La legge definisce i "conviventi di fatto" come due persone maggiorenni, unite stabilmente da legami affettivi di coppia e di reciproca assistenza morale e materiale.  Un requisito fondamentale per poter stipulare un valido contratto di convivenza è che le parti non siano vincolate da precedenti rapporti di matrimonio o da un'unione civile, né da legami di parentela, affinità o adozione. Il professionista (notaio o avvocato) incaricato della redazione o dell'autenticazione dell'atto è tenuto a verificare lo stato libero delle parti.

Cosa si può regolare con il contratto di convivenza?
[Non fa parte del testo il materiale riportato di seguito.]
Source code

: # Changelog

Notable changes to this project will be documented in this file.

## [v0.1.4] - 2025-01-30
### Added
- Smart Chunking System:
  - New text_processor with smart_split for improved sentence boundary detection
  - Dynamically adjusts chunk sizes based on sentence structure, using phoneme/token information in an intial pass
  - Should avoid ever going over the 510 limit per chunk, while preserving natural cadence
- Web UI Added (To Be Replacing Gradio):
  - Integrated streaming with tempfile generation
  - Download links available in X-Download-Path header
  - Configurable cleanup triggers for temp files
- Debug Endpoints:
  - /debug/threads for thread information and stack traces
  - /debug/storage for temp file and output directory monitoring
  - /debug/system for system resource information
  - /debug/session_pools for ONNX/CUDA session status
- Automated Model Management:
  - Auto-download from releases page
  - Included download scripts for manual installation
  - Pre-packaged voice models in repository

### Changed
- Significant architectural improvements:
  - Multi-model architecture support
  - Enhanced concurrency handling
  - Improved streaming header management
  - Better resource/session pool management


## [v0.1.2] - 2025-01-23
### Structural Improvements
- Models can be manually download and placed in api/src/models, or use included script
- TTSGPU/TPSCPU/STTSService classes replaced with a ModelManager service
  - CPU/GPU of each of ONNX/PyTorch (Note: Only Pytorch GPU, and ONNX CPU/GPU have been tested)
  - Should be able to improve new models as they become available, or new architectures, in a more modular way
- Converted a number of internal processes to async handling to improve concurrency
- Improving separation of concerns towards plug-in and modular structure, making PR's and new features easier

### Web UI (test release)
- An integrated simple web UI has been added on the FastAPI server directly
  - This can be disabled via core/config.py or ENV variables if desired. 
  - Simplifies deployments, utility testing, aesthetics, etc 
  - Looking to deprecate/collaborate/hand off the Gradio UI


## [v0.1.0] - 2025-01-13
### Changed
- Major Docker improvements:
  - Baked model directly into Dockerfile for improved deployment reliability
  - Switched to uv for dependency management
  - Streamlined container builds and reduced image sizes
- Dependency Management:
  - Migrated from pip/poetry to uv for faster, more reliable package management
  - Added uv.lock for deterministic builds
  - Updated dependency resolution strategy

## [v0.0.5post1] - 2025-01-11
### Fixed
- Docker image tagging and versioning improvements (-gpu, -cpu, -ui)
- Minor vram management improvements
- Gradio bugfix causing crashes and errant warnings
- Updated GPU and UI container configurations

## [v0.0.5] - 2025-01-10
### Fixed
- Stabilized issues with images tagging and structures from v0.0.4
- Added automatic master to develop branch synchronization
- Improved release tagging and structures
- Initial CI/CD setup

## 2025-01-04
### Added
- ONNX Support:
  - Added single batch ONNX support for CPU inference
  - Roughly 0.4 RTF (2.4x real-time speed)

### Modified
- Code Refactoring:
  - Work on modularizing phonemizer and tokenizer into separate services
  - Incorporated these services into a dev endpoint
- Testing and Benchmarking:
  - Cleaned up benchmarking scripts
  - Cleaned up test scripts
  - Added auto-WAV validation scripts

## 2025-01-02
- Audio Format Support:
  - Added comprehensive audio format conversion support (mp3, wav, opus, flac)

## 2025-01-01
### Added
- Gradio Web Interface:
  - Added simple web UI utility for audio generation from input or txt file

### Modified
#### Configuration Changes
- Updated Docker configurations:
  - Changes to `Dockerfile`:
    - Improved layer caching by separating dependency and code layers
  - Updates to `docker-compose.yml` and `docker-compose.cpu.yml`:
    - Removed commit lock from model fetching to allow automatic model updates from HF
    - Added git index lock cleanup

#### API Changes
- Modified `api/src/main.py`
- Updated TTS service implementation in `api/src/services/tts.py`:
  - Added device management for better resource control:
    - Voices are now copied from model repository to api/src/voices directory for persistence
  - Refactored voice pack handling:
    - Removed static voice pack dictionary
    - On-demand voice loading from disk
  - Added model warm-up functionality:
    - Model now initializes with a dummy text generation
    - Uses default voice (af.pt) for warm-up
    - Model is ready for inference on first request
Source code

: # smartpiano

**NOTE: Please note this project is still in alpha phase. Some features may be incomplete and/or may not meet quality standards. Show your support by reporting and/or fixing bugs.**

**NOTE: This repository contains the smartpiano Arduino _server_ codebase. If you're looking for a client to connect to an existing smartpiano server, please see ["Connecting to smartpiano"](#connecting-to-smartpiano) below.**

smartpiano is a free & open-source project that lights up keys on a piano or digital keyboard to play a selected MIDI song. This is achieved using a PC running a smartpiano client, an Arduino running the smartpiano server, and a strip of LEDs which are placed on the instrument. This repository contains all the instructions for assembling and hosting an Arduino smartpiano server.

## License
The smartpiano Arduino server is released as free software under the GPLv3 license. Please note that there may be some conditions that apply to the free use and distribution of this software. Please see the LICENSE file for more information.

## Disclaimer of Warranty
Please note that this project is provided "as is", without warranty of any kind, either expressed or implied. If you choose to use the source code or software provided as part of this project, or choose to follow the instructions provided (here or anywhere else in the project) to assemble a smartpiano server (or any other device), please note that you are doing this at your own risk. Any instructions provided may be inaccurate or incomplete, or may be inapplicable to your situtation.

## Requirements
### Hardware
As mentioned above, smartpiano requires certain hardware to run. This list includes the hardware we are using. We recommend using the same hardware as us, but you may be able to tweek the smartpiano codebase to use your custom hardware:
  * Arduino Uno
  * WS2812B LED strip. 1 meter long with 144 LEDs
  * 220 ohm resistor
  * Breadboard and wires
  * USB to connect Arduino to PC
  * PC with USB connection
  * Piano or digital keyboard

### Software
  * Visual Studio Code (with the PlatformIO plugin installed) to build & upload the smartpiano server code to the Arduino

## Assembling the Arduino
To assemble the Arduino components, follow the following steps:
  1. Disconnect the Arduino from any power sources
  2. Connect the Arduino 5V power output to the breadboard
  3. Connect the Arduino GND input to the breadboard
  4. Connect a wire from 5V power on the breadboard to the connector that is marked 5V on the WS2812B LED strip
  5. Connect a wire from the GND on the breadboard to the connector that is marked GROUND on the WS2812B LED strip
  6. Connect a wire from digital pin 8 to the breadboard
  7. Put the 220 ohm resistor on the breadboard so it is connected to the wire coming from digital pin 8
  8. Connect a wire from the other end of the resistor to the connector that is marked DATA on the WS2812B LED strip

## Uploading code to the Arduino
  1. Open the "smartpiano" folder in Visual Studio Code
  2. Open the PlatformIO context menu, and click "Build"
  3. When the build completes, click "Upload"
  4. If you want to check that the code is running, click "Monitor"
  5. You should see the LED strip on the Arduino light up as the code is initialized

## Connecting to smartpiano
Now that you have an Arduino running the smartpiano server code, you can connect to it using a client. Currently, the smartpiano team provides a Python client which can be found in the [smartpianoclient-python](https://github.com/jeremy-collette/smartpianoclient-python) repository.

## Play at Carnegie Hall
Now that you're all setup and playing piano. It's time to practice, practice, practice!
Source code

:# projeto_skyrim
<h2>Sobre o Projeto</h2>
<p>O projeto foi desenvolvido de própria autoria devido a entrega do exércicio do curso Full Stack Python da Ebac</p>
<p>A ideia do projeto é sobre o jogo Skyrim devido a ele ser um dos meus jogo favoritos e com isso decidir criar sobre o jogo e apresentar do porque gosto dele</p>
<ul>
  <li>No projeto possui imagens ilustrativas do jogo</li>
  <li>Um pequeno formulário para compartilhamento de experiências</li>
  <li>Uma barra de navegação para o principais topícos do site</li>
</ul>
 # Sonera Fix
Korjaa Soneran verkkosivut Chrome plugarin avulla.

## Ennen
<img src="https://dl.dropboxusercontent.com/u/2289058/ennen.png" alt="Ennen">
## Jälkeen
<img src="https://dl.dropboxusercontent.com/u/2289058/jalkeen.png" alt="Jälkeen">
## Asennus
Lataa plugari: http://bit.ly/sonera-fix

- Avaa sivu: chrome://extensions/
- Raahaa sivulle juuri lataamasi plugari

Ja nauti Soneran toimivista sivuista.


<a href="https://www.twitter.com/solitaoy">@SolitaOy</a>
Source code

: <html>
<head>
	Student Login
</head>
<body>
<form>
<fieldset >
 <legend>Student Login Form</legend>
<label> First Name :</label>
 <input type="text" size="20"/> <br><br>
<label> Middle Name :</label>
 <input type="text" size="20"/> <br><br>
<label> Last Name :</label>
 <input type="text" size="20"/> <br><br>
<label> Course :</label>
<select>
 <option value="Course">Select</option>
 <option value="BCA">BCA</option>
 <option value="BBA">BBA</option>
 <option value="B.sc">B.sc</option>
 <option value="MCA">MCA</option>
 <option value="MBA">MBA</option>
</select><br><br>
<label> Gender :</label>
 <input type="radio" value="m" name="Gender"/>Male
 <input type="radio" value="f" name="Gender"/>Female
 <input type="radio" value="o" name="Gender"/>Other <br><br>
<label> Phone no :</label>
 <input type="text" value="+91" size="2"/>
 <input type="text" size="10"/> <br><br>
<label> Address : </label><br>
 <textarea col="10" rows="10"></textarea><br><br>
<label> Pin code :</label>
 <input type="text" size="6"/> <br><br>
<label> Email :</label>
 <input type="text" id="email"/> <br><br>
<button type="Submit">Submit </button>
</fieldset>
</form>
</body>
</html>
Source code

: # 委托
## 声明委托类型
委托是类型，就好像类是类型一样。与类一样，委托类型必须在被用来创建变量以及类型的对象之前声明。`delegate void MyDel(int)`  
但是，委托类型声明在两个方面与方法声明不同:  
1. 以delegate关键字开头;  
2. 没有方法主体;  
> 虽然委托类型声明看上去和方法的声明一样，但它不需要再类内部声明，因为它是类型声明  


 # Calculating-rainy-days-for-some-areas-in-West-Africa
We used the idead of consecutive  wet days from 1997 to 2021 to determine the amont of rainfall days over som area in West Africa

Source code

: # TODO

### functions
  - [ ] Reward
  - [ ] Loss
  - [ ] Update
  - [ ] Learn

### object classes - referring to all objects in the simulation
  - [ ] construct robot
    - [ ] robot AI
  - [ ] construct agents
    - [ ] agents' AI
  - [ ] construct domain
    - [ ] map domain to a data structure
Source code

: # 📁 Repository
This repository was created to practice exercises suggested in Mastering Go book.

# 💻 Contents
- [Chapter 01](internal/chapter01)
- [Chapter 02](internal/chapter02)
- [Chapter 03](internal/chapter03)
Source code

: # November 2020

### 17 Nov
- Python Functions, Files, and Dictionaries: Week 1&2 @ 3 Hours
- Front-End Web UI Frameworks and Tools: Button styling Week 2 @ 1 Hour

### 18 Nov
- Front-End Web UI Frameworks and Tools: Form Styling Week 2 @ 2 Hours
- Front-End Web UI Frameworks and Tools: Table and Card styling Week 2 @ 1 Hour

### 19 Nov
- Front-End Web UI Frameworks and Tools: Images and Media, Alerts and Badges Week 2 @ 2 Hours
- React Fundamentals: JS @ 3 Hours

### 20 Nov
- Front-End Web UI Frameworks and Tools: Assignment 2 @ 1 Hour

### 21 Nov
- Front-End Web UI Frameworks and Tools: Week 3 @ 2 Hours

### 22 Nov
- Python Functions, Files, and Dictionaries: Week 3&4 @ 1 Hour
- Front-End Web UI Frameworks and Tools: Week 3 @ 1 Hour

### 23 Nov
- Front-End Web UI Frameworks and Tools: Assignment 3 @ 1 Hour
Questo strumento permette di definire in anticipo aspetti cruciali della vita a due. Il contenuto del contratto può includere:

  1. L'indicazione della residenza comune;
  2. Le modalità di contribuzione alle necessità della vita in comune;  
  3. Il regime patrimoniale
  4. Le modalità di definizione dei rapporti patrimoniali in caso di cessazione della convivenza.

Forma e Pubblicità: come si stipula e come acquista efficacia

La legge richiede che l'accordo sia stipulato tramite atto pubblico o scrittura privata con sottoscrizioni autenticate da un notaio o da un avvocato. Questi professionisti hanno il dovere di attestare la conformità dell'accordo alle norme imperative e all'ordine pubblico.

Affinché il contratto e l'eventuale regime di comunione dei beni siano opponibili ai terzi (ad esempio, i creditori), il professionista incaricato deve trasmetterne una copia all'anagrafe del Comune di residenza dei conviventi per l'iscrizione.